◆ Aim of the exercise ◆
Using the records that follow, copy every line containing the word "September".

◇ ◇ ◇ ◇ ◇ ◇ ◇

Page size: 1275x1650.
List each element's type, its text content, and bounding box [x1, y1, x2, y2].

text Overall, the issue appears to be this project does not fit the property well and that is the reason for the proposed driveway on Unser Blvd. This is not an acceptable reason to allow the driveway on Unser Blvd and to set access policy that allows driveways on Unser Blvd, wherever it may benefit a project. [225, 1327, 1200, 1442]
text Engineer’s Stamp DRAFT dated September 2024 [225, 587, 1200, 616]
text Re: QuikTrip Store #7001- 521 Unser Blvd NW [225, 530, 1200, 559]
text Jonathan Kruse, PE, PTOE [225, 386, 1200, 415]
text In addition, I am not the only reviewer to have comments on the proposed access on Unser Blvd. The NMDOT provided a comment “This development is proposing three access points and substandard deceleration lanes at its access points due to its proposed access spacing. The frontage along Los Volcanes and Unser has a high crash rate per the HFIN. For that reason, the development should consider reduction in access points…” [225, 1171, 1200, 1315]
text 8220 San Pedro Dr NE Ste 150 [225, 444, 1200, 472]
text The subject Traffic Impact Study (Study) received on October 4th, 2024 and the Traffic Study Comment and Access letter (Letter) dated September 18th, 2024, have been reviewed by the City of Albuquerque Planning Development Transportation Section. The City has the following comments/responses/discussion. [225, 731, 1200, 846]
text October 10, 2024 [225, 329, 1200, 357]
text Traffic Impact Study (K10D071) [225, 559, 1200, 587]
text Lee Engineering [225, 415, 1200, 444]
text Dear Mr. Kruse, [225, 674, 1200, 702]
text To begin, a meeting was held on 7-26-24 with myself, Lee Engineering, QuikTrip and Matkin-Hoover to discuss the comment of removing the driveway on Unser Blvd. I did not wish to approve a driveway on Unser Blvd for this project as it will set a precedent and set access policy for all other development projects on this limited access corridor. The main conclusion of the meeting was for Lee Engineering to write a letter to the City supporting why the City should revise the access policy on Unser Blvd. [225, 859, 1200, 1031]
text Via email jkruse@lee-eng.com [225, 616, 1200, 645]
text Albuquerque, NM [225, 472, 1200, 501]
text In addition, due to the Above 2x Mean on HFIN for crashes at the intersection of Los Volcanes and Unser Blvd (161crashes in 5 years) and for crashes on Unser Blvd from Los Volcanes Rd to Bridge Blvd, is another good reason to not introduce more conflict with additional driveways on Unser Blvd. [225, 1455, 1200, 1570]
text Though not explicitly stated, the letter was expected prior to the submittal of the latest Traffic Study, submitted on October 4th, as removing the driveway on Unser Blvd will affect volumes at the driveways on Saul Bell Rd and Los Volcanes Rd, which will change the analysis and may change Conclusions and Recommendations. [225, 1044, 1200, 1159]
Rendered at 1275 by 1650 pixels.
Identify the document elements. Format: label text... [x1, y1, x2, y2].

◇ ◇ ◇ ◇ ◇ ◇ ◇

◆ Solution to the exercise ◆
text Engineer’s Stamp DRAFT dated September 2024 [225, 587, 1200, 616]
text The subject Traffic Impact Study (Study) received on October 4th, 2024 and the Traffic Study Comment and Access letter (Letter) dated September 18th, 2024, have been reviewed by the City of Albuquerque Planning Development Transportation Section. The City has the following comments/responses/discussion. [225, 731, 1200, 846]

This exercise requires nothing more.